Eventually, he had to go to rehab.

photo by Andy Willsher

photo by Andy Willsher

This story line is presented in the form of “True Love,” providing a different experience for every listener. This is a song about dependence. Unreleased, this heartbreaking tale has remained a secret until now. The listener can go in any direction he/she wants to at the line “I’m the king of the ward because I’m good and I swallow my sword… and puke it out for the doctor the write me a new prescription.” It’s a tough song to get through, especially as the very last lines infiltrate your soul, but it’s necessary to understand where his mind stood at the time.

The penultimate song, only next to the final 13-year-old-Elliott belter “I Love My Room,” is a song that ties his entire music career together. It is what he and all humans search for throughout life. It’s all he says he wants: “Happiness.”

I believe that for Elliott, happiness was a location. It was somewhere tangible, where he could rest. It was a break from the redundant and destructive life he had assumed. It was a place just above equivalent to the high he was getting from heroin: what he perceived to be his True Love. He promises that “What I used to be will pass away and then you’ll see that all I want now is Happiness for you and me.” And whoever “you” is believes him because his entire discography up to this point is a track record of his honesty.

Happiness is a place that couldn’t have existed for Elliott on earth unless with the aid of substances. And so we see in his later years, he’s longing for an Eden of sorts: somewhere that he could get lost to achieve happiness and the purity of before he had been exposed to what had twisted him (True Love). This is a place of youthful joy, and for him, it may as well have been his room. Sure enough, the soundtrack’s conclusion comes to us in the form of a young Elliott Smith once again. He’s not singing about depression, addiction, or suffering, but like Salinger’s Sybil, he’s utilizing the extent of his innocent imagination, and elatedly singing out loud about how much he loves his room. How happy he is in his personal Eden.
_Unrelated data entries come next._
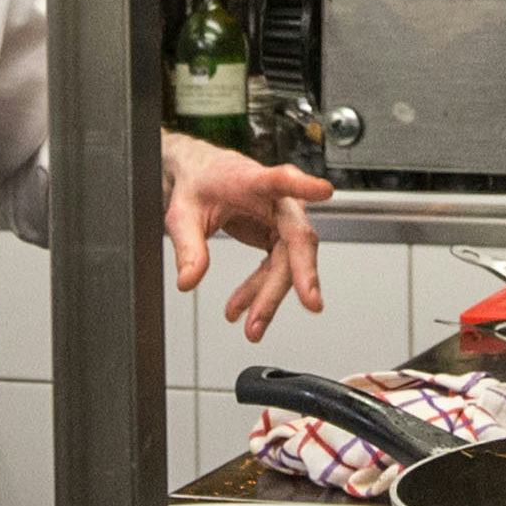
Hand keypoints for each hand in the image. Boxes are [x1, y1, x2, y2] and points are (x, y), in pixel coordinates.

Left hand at [160, 132, 333, 338]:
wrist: (201, 178)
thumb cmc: (199, 184)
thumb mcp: (182, 214)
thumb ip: (188, 246)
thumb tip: (188, 281)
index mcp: (251, 181)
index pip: (279, 180)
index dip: (302, 185)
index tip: (323, 190)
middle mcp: (276, 200)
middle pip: (296, 238)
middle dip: (303, 274)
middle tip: (311, 302)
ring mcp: (282, 220)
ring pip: (288, 263)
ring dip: (271, 296)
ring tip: (252, 328)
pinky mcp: (278, 237)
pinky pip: (275, 270)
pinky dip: (259, 292)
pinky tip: (243, 310)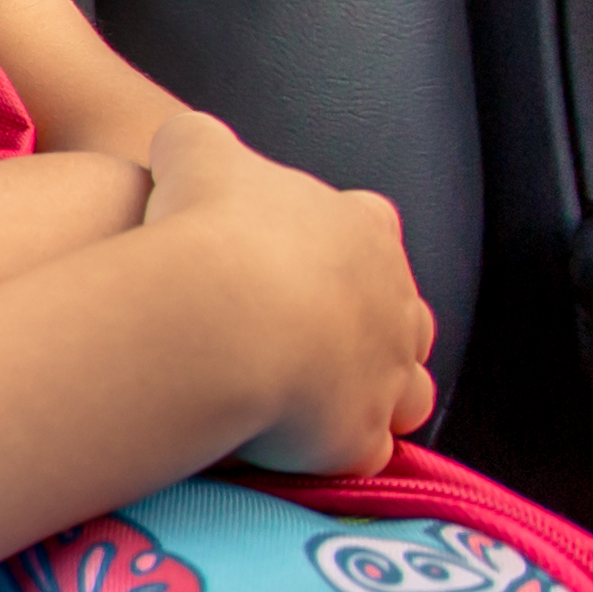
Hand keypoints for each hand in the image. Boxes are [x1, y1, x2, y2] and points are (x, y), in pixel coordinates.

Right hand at [143, 112, 437, 472]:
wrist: (218, 312)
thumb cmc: (211, 226)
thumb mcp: (194, 154)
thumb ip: (199, 142)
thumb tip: (186, 139)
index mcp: (361, 227)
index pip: (370, 231)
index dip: (336, 248)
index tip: (294, 261)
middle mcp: (393, 298)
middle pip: (400, 315)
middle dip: (363, 327)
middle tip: (299, 336)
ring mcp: (386, 370)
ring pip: (405, 390)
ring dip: (369, 394)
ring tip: (315, 401)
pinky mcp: (359, 434)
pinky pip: (362, 452)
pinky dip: (337, 452)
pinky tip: (296, 449)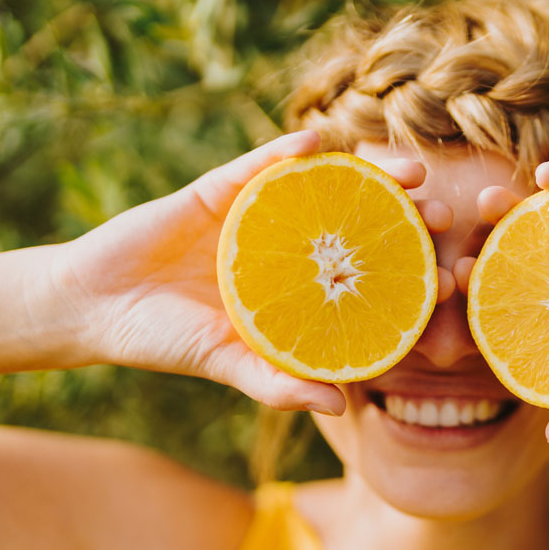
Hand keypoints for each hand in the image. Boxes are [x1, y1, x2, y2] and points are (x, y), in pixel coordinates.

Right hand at [49, 131, 453, 412]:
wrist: (94, 306)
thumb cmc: (166, 340)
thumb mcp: (226, 364)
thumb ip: (277, 383)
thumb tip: (340, 408)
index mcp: (303, 289)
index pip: (369, 278)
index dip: (413, 276)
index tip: (454, 278)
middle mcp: (292, 246)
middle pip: (363, 224)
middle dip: (409, 216)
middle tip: (447, 214)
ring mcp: (261, 213)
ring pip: (327, 186)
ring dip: (372, 173)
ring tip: (412, 170)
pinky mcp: (220, 187)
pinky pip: (259, 163)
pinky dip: (286, 151)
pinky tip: (317, 141)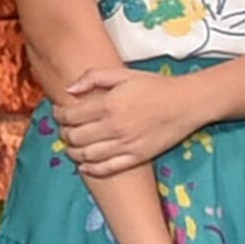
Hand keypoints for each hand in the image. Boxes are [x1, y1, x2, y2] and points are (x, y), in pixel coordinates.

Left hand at [53, 66, 197, 176]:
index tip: (59, 113)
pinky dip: (91, 169)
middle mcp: (114, 127)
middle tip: (64, 130)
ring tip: (71, 147)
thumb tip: (69, 90)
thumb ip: (94, 78)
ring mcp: (125, 145)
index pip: (71, 116)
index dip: (59, 115)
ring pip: (87, 155)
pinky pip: (107, 168)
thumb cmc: (155, 86)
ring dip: (73, 152)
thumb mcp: (124, 74)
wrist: (186, 103)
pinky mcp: (136, 157)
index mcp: (109, 105)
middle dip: (64, 134)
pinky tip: (84, 165)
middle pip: (75, 137)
There’s no way to fully understand the psychology of Elliott Smith, but I believe that he was searching for an Earthly Paradise. Maybe not in the religious context, but he wanted to feel like everything was exactly right, and in his search, he came to understand that there was most likely no such place as Heaven on Earth. And so he went on to search for it elsewhere. He only left behind released and unreleased recordings for us humans to analyze to try and better comprehend this dark, complicated, beautiful soul. If Heaven is a thing, I’m sure it adores the Hell out of him.